Ob die Tatsache, dass Persepolis diese Interpretation zumindest teilweise stärkt auch der Grund ist weshalb das Buch so erfolgreich war? Jein.

Ein Aufruf kritisch zu hinterfragen

Tatsächlich glaube ich, dass die Graphic Novel den Effekt haben kann solche problematischen Vorstellungen einer europäischen Leserschaft zu bestätigen. Das muss aber nicht zwangsläufig der Fall sein, denn Satrapi schreibt nicht nur über ihre Kindheit im Iran. Ein großer Teil ihres Memoires widmet sie auch ihrer Zeit im Exil in Österreich. Dort erlebt sie wie sich sich ähnliche Formen der Unterdrückung, wie zum Beispiel rassistische und sexistische Diskriminierung und religiöse Intoleranz, auf ihren Lebensalltag auswirken. In dem sie diese Erfahrungen verarbeitet, hält sie europäischen – und damit auch oftmals säkular oder christlich geprägten – Leser*innen den sprichwörtlichen Spiegel vor und fordert auf sich kritisch mit den eigenen Vorurteilen auseinander zu setzen. Die einseitige und oftmals vorurteilsbehaftete Geschichte der unterdrückten Muslima, die medial gerne unreflektiert reproduziert wird, werden so in Persepolis hinterfragt und die unsichtbaren sozialen Kräfte, die der eigentliche Grund von Diskriminierung und Unterdrückung in jeder Gesellschaft sind, werden hervorgehoben.

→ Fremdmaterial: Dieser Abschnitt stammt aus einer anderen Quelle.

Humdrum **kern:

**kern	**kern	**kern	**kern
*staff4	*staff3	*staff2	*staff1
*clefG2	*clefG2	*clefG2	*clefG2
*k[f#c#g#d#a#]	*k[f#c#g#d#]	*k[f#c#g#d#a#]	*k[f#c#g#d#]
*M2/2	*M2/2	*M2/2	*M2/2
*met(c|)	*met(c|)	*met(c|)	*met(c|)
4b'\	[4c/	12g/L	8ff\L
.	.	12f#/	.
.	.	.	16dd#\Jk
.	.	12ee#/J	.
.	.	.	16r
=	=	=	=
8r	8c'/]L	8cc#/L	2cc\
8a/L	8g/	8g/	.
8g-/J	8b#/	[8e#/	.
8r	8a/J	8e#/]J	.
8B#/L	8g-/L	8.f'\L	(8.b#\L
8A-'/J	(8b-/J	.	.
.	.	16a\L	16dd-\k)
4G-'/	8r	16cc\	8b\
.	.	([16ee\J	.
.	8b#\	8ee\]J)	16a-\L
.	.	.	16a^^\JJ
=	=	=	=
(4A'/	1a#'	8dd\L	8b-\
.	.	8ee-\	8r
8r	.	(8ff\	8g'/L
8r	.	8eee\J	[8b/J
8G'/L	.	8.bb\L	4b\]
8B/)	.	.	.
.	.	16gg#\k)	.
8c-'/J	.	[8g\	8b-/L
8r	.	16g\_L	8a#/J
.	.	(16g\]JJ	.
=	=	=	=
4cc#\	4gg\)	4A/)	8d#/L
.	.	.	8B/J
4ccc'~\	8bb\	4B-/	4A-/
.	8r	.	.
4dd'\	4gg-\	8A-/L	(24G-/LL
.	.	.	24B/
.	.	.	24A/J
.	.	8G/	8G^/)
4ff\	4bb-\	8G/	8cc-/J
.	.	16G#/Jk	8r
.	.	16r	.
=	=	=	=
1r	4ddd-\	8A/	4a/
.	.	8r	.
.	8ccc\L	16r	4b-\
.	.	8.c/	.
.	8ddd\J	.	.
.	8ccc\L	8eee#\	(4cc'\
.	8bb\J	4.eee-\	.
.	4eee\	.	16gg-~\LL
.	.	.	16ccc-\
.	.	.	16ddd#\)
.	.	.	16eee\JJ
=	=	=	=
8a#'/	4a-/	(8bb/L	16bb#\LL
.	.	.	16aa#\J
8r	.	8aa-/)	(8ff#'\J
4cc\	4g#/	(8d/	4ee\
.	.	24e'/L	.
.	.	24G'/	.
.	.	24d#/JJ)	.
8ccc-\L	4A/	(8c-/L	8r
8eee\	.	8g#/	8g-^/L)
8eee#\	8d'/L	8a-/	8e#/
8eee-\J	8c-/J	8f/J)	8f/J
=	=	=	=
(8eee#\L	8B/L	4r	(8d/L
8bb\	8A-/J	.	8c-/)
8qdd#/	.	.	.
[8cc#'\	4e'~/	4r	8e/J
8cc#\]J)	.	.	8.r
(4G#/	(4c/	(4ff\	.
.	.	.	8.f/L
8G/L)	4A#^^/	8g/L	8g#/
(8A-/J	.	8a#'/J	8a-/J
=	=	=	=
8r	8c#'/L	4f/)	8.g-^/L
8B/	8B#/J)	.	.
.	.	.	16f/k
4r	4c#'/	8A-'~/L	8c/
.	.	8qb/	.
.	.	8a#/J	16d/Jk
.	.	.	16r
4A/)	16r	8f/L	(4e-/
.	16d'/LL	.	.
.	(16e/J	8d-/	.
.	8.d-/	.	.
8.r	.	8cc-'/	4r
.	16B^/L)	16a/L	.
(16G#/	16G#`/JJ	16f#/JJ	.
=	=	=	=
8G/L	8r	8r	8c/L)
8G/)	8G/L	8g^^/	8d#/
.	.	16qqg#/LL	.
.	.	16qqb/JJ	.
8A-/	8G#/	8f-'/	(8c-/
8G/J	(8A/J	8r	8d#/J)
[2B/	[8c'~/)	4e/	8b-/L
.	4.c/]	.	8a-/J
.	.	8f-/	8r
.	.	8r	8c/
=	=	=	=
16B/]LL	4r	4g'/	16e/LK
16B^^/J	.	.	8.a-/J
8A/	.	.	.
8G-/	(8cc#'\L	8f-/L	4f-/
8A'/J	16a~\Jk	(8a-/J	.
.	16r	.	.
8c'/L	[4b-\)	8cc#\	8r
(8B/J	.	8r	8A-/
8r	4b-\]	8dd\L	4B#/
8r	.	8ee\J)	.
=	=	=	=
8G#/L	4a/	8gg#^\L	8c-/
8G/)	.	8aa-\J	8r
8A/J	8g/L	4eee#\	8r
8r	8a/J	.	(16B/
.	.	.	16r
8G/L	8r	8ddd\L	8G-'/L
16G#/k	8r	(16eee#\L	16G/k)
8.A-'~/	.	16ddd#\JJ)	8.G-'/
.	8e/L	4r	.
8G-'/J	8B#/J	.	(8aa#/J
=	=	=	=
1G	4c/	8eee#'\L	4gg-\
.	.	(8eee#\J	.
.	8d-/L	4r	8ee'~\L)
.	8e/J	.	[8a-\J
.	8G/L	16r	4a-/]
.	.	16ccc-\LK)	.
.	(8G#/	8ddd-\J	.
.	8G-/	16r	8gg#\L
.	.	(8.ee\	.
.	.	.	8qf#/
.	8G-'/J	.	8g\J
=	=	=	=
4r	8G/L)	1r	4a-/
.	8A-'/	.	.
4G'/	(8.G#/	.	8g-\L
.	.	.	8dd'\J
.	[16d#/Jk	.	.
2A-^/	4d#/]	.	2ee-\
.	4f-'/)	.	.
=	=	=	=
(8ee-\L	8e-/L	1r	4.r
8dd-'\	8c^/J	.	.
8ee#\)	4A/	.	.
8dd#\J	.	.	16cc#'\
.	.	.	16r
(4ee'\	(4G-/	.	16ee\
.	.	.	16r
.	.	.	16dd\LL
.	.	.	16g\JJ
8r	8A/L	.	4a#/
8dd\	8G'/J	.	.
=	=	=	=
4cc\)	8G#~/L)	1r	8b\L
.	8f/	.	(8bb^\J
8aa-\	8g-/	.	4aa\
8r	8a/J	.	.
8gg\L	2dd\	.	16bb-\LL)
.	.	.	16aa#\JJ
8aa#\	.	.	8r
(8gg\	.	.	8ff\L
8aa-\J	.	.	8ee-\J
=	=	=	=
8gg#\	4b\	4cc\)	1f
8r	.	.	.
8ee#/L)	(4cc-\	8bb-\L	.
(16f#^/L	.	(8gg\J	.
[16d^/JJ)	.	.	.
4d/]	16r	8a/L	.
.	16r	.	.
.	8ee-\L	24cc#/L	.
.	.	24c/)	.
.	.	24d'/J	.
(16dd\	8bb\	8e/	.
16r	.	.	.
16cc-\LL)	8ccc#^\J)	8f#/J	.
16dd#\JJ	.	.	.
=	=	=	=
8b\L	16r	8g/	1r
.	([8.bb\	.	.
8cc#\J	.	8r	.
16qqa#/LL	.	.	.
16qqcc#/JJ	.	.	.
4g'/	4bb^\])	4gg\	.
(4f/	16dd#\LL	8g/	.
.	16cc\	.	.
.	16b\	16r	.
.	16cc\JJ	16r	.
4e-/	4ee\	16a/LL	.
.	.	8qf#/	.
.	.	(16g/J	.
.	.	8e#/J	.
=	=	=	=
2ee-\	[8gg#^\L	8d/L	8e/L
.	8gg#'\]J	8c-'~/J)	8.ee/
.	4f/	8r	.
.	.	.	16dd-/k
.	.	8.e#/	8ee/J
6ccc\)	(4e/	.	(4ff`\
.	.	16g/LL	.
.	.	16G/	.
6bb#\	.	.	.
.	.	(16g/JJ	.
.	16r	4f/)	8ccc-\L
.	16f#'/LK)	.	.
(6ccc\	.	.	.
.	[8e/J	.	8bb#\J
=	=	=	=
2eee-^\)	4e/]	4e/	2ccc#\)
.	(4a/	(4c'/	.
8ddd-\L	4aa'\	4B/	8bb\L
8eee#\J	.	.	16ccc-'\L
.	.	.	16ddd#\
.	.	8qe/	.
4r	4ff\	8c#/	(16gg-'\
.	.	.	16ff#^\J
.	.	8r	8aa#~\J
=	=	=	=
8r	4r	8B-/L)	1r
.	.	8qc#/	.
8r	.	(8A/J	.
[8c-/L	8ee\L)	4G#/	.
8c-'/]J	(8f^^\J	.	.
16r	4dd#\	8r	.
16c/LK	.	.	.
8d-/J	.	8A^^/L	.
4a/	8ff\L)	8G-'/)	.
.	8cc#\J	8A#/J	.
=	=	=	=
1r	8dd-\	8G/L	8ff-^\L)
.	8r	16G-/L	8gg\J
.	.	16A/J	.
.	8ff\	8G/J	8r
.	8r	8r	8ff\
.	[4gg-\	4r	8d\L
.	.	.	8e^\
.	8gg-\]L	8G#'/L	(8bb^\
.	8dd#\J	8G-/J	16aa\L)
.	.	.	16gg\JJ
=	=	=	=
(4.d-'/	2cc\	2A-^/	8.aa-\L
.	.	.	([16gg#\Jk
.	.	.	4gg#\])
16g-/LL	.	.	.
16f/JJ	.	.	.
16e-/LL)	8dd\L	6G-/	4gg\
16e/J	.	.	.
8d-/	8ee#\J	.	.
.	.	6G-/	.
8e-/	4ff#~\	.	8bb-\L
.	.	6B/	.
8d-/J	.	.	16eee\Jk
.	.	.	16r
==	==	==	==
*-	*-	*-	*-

Damit ist Persepolis für mich ein bedeutender Beitrag zu einem Diskurs, der oftmals von weniger selbst-reflektieten oder selbst-kritischen Stimmen dominiert wird. Besonders schön ist, dass Satrapi ihr eigenes Ziel (zumindest aus meiner Perspektive) erreicht, das sie in ihrer Einleitung wie folgt beschreibt.

[…] this older and great civilization [Iran] has been discussed mostly in connection with fundamentalism, fanaticism, and terrorism. As an Iranian who has lived more than half her life in Iran, I know that this image is far from the truth. This is why writing Persepolis was so important to me. I believe that an entire nation should not be judged by the wrongdoings of a few extremists.
– Marjane Satrapi

Mein persönliches Fazit: Ich bin sehr froh Persepolis gelesen zu haben und das Buch gehört inzwischen zu meinen Top 5 Geburtstagsgeschenkideen für Familie und Freunde.